====== SOURCE RECORDS

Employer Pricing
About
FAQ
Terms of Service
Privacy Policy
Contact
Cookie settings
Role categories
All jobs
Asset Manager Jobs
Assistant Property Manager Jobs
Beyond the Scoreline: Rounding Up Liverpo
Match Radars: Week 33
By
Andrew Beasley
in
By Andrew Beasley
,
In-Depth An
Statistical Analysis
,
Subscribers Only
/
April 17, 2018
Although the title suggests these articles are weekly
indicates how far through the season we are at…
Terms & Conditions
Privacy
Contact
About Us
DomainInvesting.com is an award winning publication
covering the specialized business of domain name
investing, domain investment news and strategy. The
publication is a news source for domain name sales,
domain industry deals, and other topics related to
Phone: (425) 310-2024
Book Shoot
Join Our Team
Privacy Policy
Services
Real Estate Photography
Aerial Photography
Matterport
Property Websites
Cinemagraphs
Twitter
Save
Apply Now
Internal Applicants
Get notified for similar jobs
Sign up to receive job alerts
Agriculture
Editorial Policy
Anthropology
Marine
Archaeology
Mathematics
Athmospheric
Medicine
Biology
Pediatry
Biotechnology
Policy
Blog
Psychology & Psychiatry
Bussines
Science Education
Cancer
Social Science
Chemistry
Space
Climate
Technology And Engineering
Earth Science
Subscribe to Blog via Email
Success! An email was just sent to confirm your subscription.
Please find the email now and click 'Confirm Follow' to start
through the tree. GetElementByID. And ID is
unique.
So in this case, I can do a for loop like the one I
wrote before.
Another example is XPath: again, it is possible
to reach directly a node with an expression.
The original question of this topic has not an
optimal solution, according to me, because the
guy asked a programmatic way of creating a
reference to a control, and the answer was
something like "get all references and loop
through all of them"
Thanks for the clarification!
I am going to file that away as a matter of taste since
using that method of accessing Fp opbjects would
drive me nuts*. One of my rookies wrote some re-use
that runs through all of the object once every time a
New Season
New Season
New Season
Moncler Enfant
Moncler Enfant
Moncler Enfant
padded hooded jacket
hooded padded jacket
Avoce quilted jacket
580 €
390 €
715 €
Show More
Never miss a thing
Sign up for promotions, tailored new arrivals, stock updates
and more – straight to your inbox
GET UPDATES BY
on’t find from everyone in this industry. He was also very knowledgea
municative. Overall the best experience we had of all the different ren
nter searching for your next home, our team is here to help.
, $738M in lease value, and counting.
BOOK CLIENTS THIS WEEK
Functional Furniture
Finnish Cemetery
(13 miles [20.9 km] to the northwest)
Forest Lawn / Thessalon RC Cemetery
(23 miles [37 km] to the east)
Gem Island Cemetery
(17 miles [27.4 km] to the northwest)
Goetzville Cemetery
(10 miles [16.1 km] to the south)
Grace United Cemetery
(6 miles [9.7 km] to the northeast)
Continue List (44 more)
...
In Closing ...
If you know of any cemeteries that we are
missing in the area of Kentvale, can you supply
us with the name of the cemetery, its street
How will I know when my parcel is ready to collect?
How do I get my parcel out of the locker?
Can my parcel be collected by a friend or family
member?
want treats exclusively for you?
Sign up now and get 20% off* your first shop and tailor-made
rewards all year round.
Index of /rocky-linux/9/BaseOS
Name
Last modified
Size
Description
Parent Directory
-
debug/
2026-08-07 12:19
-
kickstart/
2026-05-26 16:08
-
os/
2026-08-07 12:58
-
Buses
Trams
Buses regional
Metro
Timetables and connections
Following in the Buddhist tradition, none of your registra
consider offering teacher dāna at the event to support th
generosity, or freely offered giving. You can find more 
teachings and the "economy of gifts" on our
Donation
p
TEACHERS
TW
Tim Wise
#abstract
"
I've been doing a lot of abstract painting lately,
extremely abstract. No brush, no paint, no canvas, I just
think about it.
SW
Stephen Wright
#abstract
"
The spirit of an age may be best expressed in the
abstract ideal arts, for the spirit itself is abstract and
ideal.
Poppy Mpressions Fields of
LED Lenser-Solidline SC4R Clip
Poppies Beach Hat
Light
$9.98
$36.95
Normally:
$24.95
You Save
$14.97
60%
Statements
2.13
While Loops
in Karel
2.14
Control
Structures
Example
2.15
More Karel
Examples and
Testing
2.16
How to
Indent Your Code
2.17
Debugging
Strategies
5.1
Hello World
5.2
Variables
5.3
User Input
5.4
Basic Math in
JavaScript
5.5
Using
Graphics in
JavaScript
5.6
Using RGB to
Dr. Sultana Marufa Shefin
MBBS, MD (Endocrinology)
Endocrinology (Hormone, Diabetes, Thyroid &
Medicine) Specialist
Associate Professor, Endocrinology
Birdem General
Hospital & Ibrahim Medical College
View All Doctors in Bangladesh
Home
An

============

JOB ITEM
Transcribe each of the lines above word for word, keeping their order.

RESPONSE
Employer Pricing
About
FAQ
Terms of Service
Privacy Policy
Contact
Cookie settings
Role categories
All jobs
Asset Manager Jobs
Assistant Property Manager Jobs
Beyond the Scoreline: Rounding Up Liverpo
Match Radars: Week 33
By
Andrew Beasley
in
By Andrew Beasley
,
In-Depth An
Statistical Analysis
,
Subscribers Only
/
April 17, 2018
Although the title suggests these articles are weekly
indicates how far through the season we are at…
Terms & Conditions
Privacy
Contact
About Us
DomainInvesting.com is an award winning publication
covering the specialized business of domain name
investing, domain investment news and strategy. The
publication is a news source for domain name sales,
domain industry deals, and other topics related to
Phone: (425) 310-2024
Book Shoot
Join Our Team
Privacy Policy
Services
Real Estate Photography
Aerial Photography
Matterport
Property Websites
Cinemagraphs
Twitter
Save
Apply Now
Internal Applicants
Get notified for similar jobs
Sign up to receive job alerts
Agriculture
Editorial Policy
Anthropology
Marine
Archaeology
Mathematics
Athmospheric
Medicine
Biology
Pediatry
Biotechnology
Policy
Blog
Psychology & Psychiatry
Bussines
Science Education
Cancer
Social Science
Chemistry
Space
Climate
Technology And Engineering
Earth Science
Subscribe to Blog via Email
Success! An email was just sent to confirm your subscription.
Please find the email now and click 'Confirm Follow' to start
through the tree. GetElementByID. And ID is
unique.
So in this case, I can do a for loop like the one I
wrote before.
Another example is XPath: again, it is possible
to reach directly a node with an expression.
The original question of this topic has not an
optimal solution, according to me, because the
guy asked a programmatic way of creating a
reference to a control, and the answer was
something like "get all references and loop
through all of them"
Thanks for the clarification!
I am going to file that away as a matter of taste since
using that method of accessing Fp opbjects would
drive me nuts*. One of my rookies wrote some re-use
that runs through all of the object once every time a
New Season
New Season
New Season
Moncler Enfant
Moncler Enfant
Moncler Enfant
padded hooded jacket
hooded padded jacket
Avoce quilted jacket
580 €
390 €
715 €
Show More
Never miss a thing
Sign up for promotions, tailored new arrivals, stock updates
and more – straight to your inbox
GET UPDATES BY
on’t find from everyone in this industry. He was also very knowledgea
municative. Overall the best experience we had of all the different ren
nter searching for your next home, our team is here to help.
, $738M in lease value, and counting.
BOOK CLIENTS THIS WEEK
Functional Furniture
Finnish Cemetery
(13 miles [20.9 km] to the northwest)
Forest Lawn / Thessalon RC Cemetery
(23 miles [37 km] to the east)
Gem Island Cemetery
(17 miles [27.4 km] to the northwest)
Goetzville Cemetery
(10 miles [16.1 km] to the south)
Grace United Cemetery
(6 miles [9.7 km] to the northeast)
Continue List (44 more)
...
In Closing ...
If you know of any cemeteries that we are
missing in the area of Kentvale, can you supply
us with the name of the cemetery, its street
How will I know when my parcel is ready to collect?
How do I get my parcel out of the locker?
Can my parcel be collected by a friend or family
member?
want treats exclusively for you?
Sign up now and get 20% off* your first shop and tailor-made
rewards all year round.
Index of /rocky-linux/9/BaseOS
Name
Last modified
Size
Description
Parent Directory
-
debug/
2026-08-07 12:19
-
kickstart/
2026-05-26 16:08
-
os/
2026-08-07 12:58
-
Buses
Trams
Buses regional
Metro
Timetables and connections
Following in the Buddhist tradition, none of your registra
consider offering teacher dāna at the event to support th
generosity, or freely offered giving. You can find more 
teachings and the "economy of gifts" on our
Donation
p
TEACHERS
TW
Tim Wise
#abstract
"
I've been doing a lot of abstract painting lately,
extremely abstract. No brush, no paint, no canvas, I just
think about it.
SW
Stephen Wright
#abstract
"
The spirit of an age may be best expressed in the
abstract ideal arts, for the spirit itself is abstract and
ideal.
Poppy Mpressions Fields of
LED Lenser-Solidline SC4R Clip
Poppies Beach Hat
Light
$9.98
$36.95
Normally:
$24.95
You Save
$14.97
60%
Statements
2.13
While Loops
in Karel
2.14
Control
Structures
Example
2.15
More Karel
Examples and
Testing
2.16
How to
Indent Your Code
2.17
Debugging
Strategies
5.1
Hello World
5.2
Variables
5.3
User Input
5.4
Basic Math in
JavaScript
5.5
Using
Graphics in
JavaScript
5.6
Using RGB to
Dr. Sultana Marufa Shefin
MBBS, MD (Endocrinology)
Endocrinology (Hormone, Diabetes, Thyroid &
Medicine) Specialist
Associate Professor, Endocrinology
Birdem General
Hospital & Ibrahim Medical College
View All Doctors in Bangladesh
Home
An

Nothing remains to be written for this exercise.